**TASK PROMPT:**
Every line below is to be copied exactly, with the pictures left out.

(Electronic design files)

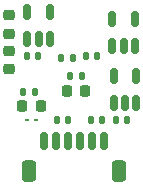
<source format=gbr>
%TF.GenerationSoftware,KiCad,Pcbnew,7.0.6*%
%TF.CreationDate,2024-06-20T12:42:18-04:00*%
%TF.ProjectId,ActiveImpactor_Encoder_Celera,41637469-7665-4496-9d70-6163746f725f,rev?*%
%TF.SameCoordinates,Original*%
%TF.FileFunction,Paste,Top*%
%TF.FilePolarity,Positive*%
%FSLAX46Y46*%
G04 Gerber Fmt 4.6, Leading zero omitted, Abs format (unit mm)*
G04 Created by KiCad (PCBNEW 7.0.6) date 2024-06-20 12:42:18*
%MOMM*%
%LPD*%
G01*
G04 APERTURE LIST*
G04 Aperture macros list*
%AMRoundRect*
0 Rectangle with rounded corners*
0 $1 Rounding radius*
0 $2 $3 $4 $5 $6 $7 $8 $9 X,Y pos of 4 corners*
0 Add a 4 corners polygon primitive as box body*
4,1,4,$2,$3,$4,$5,$6,$7,$8,$9,$2,$3,0*
0 Add four circle primitives for the rounded corners*
1,1,$1+$1,$2,$3*
1,1,$1+$1,$4,$5*
1,1,$1+$1,$6,$7*
1,1,$1+$1,$8,$9*
0 Add four rect primitives between the rounded corners*
20,1,$1+$1,$2,$3,$4,$5,0*
20,1,$1+$1,$4,$5,$6,$7,0*
20,1,$1+$1,$6,$7,$8,$9,0*
20,1,$1+$1,$8,$9,$2,$3,0*%
G04 Aperture macros list end*
%ADD10RoundRect,0.150000X0.150000X-0.512500X0.150000X0.512500X-0.150000X0.512500X-0.150000X-0.512500X0*%
%ADD11RoundRect,0.140000X0.140000X0.170000X-0.140000X0.170000X-0.140000X-0.170000X0.140000X-0.170000X0*%
%ADD12RoundRect,0.150000X0.150000X0.625000X-0.150000X0.625000X-0.150000X-0.625000X0.150000X-0.625000X0*%
%ADD13RoundRect,0.250000X0.350000X0.650000X-0.350000X0.650000X-0.350000X-0.650000X0.350000X-0.650000X0*%
%ADD14RoundRect,0.225000X-0.250000X0.225000X-0.250000X-0.225000X0.250000X-0.225000X0.250000X0.225000X0*%
%ADD15RoundRect,0.140000X-0.140000X-0.170000X0.140000X-0.170000X0.140000X0.170000X-0.140000X0.170000X0*%
%ADD16RoundRect,0.062500X0.117500X0.062500X-0.117500X0.062500X-0.117500X-0.062500X0.117500X-0.062500X0*%
%ADD17RoundRect,0.135000X0.135000X0.185000X-0.135000X0.185000X-0.135000X-0.185000X0.135000X-0.185000X0*%
%ADD18RoundRect,0.225000X0.225000X0.250000X-0.225000X0.250000X-0.225000X-0.250000X0.225000X-0.250000X0*%
%ADD19RoundRect,0.218750X-0.256250X0.218750X-0.256250X-0.218750X0.256250X-0.218750X0.256250X0.218750X0*%
%ADD20RoundRect,0.225000X-0.225000X-0.250000X0.225000X-0.250000X0.225000X0.250000X-0.225000X0.250000X0*%
%ADD21RoundRect,0.135000X-0.135000X-0.185000X0.135000X-0.185000X0.135000X0.185000X-0.135000X0.185000X0*%
G04 APERTURE END LIST*
D10*
%TO.C,U102*%
X3350000Y-837500D03*
X4300000Y-837500D03*
X5250000Y-837500D03*
X5250000Y1437500D03*
X3350000Y1437500D03*
%TD*%
D11*
%TO.C,C101*%
X-520000Y-2300000D03*
X-1480000Y-2300000D03*
%TD*%
D12*
%TO.C,J101*%
X2500000Y-4075000D03*
X1500000Y-4075000D03*
X500000Y-4075000D03*
X-500000Y-4075000D03*
X-1500000Y-4075000D03*
X-2500000Y-4075000D03*
D13*
X3800000Y-6600000D03*
X-3800000Y-6600000D03*
%TD*%
D14*
%TO.C,C105*%
X-5500000Y6575000D03*
X-5500000Y5025000D03*
%TD*%
D11*
%TO.C,C102*%
X2380000Y-2300000D03*
X1420000Y-2300000D03*
%TD*%
D15*
%TO.C,C107*%
X-3980000Y3100000D03*
X-3020000Y3100000D03*
%TD*%
D11*
%TO.C,C108*%
X1980000Y3100000D03*
X1020000Y3100000D03*
%TD*%
D10*
%TO.C,U104*%
X3250000Y3962500D03*
X4200000Y3962500D03*
X5150000Y3962500D03*
X5150000Y6237500D03*
X3250000Y6237500D03*
%TD*%
D16*
%TO.C,D101*%
X-4020000Y-2300000D03*
X-3180000Y-2300000D03*
%TD*%
D17*
%TO.C,R101*%
X-3290000Y100000D03*
X-4310000Y100000D03*
%TD*%
D18*
%TO.C,C104*%
X975000Y200000D03*
X-575000Y200000D03*
%TD*%
D19*
%TO.C,L101*%
X-5500000Y3587500D03*
X-5500000Y2012500D03*
%TD*%
D20*
%TO.C,C103*%
X-4375000Y-1100000D03*
X-2825000Y-1100000D03*
%TD*%
D21*
%TO.C,R102*%
X-1110000Y3000000D03*
X-90000Y3000000D03*
%TD*%
D10*
%TO.C,U103*%
X-3950000Y4562500D03*
X-3000000Y4562500D03*
X-2050000Y4562500D03*
X-2050000Y6837500D03*
X-3950000Y6837500D03*
%TD*%
D15*
%TO.C,C106*%
X3520000Y-2300000D03*
X4480000Y-2300000D03*
%TD*%
D17*
%TO.C,R103*%
X710000Y1400000D03*
X-310000Y1400000D03*
%TD*%
M02*

</source>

**RESPONSE:**
<source format=gbr>
%TF.GenerationSoftware,KiCad,Pcbnew,7.0.6*%
%TF.CreationDate,2024-06-20T12:42:18-04:00*%
%TF.ProjectId,ActiveImpactor_Encoder_Celera,41637469-7665-4496-9d70-6163746f725f,rev?*%
%TF.SameCoordinates,Original*%
%TF.FileFunction,Paste,Top*%
%TF.FilePolarity,Positive*%
%FSLAX46Y46*%
G04 Gerber Fmt 4.6, Leading zero omitted, Abs format (unit mm)*
G04 Created by KiCad (PCBNEW 7.0.6) date 2024-06-20 12:42:18*
%MOMM*%
%LPD*%
G01*
G04 APERTURE LIST*
G04 Aperture macros list*
%AMRoundRect*
0 Rectangle with rounded corners*
0 $1 Rounding radius*
0 $2 $3 $4 $5 $6 $7 $8 $9 X,Y pos of 4 corners*
0 Add a 4 corners polygon primitive as box body*
4,1,4,$2,$3,$4,$5,$6,$7,$8,$9,$2,$3,0*
0 Add four circle primitives for the rounded corners*
1,1,$1+$1,$2,$3*
1,1,$1+$1,$4,$5*
1,1,$1+$1,$6,$7*
1,1,$1+$1,$8,$9*
0 Add four rect primitives between the rounded corners*
20,1,$1+$1,$2,$3,$4,$5,0*
20,1,$1+$1,$4,$5,$6,$7,0*
20,1,$1+$1,$6,$7,$8,$9,0*
20,1,$1+$1,$8,$9,$2,$3,0*%
G04 Aperture macros list end*
%ADD10RoundRect,0.150000X0.150000X-0.512500X0.150000X0.512500X-0.150000X0.512500X-0.150000X-0.512500X0*%
%ADD11RoundRect,0.140000X0.140000X0.170000X-0.140000X0.170000X-0.140000X-0.170000X0.140000X-0.170000X0*%
%ADD12RoundRect,0.150000X0.150000X0.625000X-0.150000X0.625000X-0.150000X-0.625000X0.150000X-0.625000X0*%
%ADD13RoundRect,0.250000X0.350000X0.650000X-0.350000X0.650000X-0.350000X-0.650000X0.350000X-0.650000X0*%
%ADD14RoundRect,0.225000X-0.250000X0.225000X-0.250000X-0.225000X0.250000X-0.225000X0.250000X0.225000X0*%
%ADD15RoundRect,0.140000X-0.140000X-0.170000X0.140000X-0.170000X0.140000X0.170000X-0.140000X0.170000X0*%
%ADD16RoundRect,0.062500X0.117500X0.062500X-0.117500X0.062500X-0.117500X-0.062500X0.117500X-0.062500X0*%
%ADD17RoundRect,0.135000X0.135000X0.185000X-0.135000X0.185000X-0.135000X-0.185000X0.135000X-0.185000X0*%
%ADD18RoundRect,0.225000X0.225000X0.250000X-0.225000X0.250000X-0.225000X-0.250000X0.225000X-0.250000X0*%
%ADD19RoundRect,0.218750X-0.256250X0.218750X-0.256250X-0.218750X0.256250X-0.218750X0.256250X0.218750X0*%
%ADD20RoundRect,0.225000X-0.225000X-0.250000X0.225000X-0.250000X0.225000X0.250000X-0.225000X0.250000X0*%
%ADD21RoundRect,0.135000X-0.135000X-0.185000X0.135000X-0.185000X0.135000X0.185000X-0.135000X0.185000X0*%
G04 APERTURE END LIST*
D10*
%TO.C,U102*%
X3350000Y-837500D03*
X4300000Y-837500D03*
X5250000Y-837500D03*
X5250000Y1437500D03*
X3350000Y1437500D03*
%TD*%
D11*
%TO.C,C101*%
X-520000Y-2300000D03*
X-1480000Y-2300000D03*
%TD*%
D12*
%TO.C,J101*%
X2500000Y-4075000D03*
X1500000Y-4075000D03*
X500000Y-4075000D03*
X-500000Y-4075000D03*
X-1500000Y-4075000D03*
X-2500000Y-4075000D03*
D13*
X3800000Y-6600000D03*
X-3800000Y-6600000D03*
%TD*%
D14*
%TO.C,C105*%
X-5500000Y6575000D03*
X-5500000Y5025000D03*
%TD*%
D11*
%TO.C,C102*%
X2380000Y-2300000D03*
X1420000Y-2300000D03*
%TD*%
D15*
%TO.C,C107*%
X-3980000Y3100000D03*
X-3020000Y3100000D03*
%TD*%
D11*
%TO.C,C108*%
X1980000Y3100000D03*
X1020000Y3100000D03*
%TD*%
D10*
%TO.C,U104*%
X3250000Y3962500D03*
X4200000Y3962500D03*
X5150000Y3962500D03*
X5150000Y6237500D03*
X3250000Y6237500D03*
%TD*%
D16*
%TO.C,D101*%
X-4020000Y-2300000D03*
X-3180000Y-2300000D03*
%TD*%
D17*
%TO.C,R101*%
X-3290000Y100000D03*
X-4310000Y100000D03*
%TD*%
D18*
%TO.C,C104*%
X975000Y200000D03*
X-575000Y200000D03*
%TD*%
D19*
%TO.C,L101*%
X-5500000Y3587500D03*
X-5500000Y2012500D03*
%TD*%
D20*
%TO.C,C103*%
X-4375000Y-1100000D03*
X-2825000Y-1100000D03*
%TD*%
D21*
%TO.C,R102*%
X-1110000Y3000000D03*
X-90000Y3000000D03*
%TD*%
D10*
%TO.C,U103*%
X-3950000Y4562500D03*
X-3000000Y4562500D03*
X-2050000Y4562500D03*
X-2050000Y6837500D03*
X-3950000Y6837500D03*
%TD*%
D15*
%TO.C,C106*%
X3520000Y-2300000D03*
X4480000Y-2300000D03*
%TD*%
D17*
%TO.C,R103*%
X710000Y1400000D03*
X-310000Y1400000D03*
%TD*%
M02*

</source>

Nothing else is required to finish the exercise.